Passage to read:
--------

By GORDON GLANTZ
GORDONVILLE – I wouldn’t do that if you paid me a million dollars.
Who among us hasn’t used that saying?
Truth is, there is not much most of us wouldn’t do – short of something hideous and sadistic – for that kind of a payday.
But I can name two acts that my conscience would never allow.
One is to wave the Confederate flag, that of the side of the traitors, either proudly or to make some sort of a pointless point.
The other would be to take a knee during the national anthem — even though I strongly believe Woody Guthrie’s “This Land is Your Land” has been, and remains, a better long-term fit, but I won’t go there (even though I just did).
The only difference is that I can understand, in the abstract, why the latter act (like the black power fist, sitting in or the flashing the peace sign) – all public displays of a peaceful protest – would spur one with a different life experience than mine to feel compelled.
None of those are hate speech.
The Confederate flag, well, that’s another story.
The two bloodiest wars for Americans, with more than one million casualties (deaths and wounded) each were the Civil War and World War II.

--------

Entries provided:
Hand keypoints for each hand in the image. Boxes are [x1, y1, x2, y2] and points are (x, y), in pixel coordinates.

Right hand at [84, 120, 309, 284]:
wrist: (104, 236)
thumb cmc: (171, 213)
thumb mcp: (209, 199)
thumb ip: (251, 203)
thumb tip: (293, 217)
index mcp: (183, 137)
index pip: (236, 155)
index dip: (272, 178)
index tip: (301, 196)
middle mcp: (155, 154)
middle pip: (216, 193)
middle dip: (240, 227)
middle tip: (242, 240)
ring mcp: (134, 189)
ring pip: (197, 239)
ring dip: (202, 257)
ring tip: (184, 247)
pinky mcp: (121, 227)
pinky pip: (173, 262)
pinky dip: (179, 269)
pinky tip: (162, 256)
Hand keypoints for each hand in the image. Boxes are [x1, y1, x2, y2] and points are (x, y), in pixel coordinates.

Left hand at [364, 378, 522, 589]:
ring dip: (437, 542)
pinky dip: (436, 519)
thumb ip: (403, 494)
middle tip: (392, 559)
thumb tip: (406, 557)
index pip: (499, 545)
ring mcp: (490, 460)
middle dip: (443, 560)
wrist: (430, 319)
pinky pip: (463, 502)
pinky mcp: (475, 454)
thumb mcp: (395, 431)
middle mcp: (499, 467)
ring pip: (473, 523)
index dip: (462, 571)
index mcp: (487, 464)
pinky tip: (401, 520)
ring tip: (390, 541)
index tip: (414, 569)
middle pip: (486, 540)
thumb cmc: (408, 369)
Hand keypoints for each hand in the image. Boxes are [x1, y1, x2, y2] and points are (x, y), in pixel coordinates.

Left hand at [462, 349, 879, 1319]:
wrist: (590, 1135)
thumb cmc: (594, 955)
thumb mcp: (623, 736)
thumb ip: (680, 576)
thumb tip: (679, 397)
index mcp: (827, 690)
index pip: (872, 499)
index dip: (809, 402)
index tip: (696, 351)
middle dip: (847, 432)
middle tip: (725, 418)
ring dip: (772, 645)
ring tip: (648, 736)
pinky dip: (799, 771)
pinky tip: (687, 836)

--------

Exercise tasks:
1: In the column about the Confederate flag and kneeling during the national anthem, which song does the writer consider a better long-term fit than the anthem?
2: Write a continuation of the column about the Confederate flag and kneeling during the national anthem, beginning right after its final sentence about the Civil War and World War II.

Your responses:
1: Woody Guthrie's "This Land is Your Land."

2:
If you don’t believe me, look it up. I’ll wait.
You back? OK.
It goes way beyond that, though.
It was how they died. A lot of the weaponry was no different than what was used in World War I, and a lot of the battles were fought more up close and personal.
Many of the deaths were slow and painful, coming via infection after limbs were sawed off when wounds refused to heal.
Then, there was the psychological toll, one that we are still calculating in fits and starts.
In some cases, the Civil War pitted brother versus brother. In many more, it was cousin versus cousin.
There were – and still are – many ways to understand what the Confederacy was fighting for, as they will tell you it was a way of life that someone else was telling them not to live and for states’ rights.
But let’s not talk falsely now. The hour is getting late (Dylan reference).
The way of life, the states’ rights yarn, was about one thing: Slavery.
And the slaves were black, brought here in steerage from Africa for decades.
The prime source of income for the South (i.e. Confederacy) was cotton, and the slaves bled their figures raw picking cotton for, well, nothing. They were slaves. Their families were separated, sometimes when children were less than five, or they never existed as family units as all.
It would be unfair to say they were second-class citizens, as they weren’t citizens at all.
Up North, even as they also reaped the economic reward of the cotton trade, this whole centuries-old act wore so thin that a brutal and bloody war seemed inevitable.
And so it was.
I’m not sure why, in 2020, there would be any other need to display – out in the open and proudly – the Confederate flag than to pledge allegiance to racism.
I’ve been told it’s more about the right to do it, if they want, but that falls directly under the definition of prattle.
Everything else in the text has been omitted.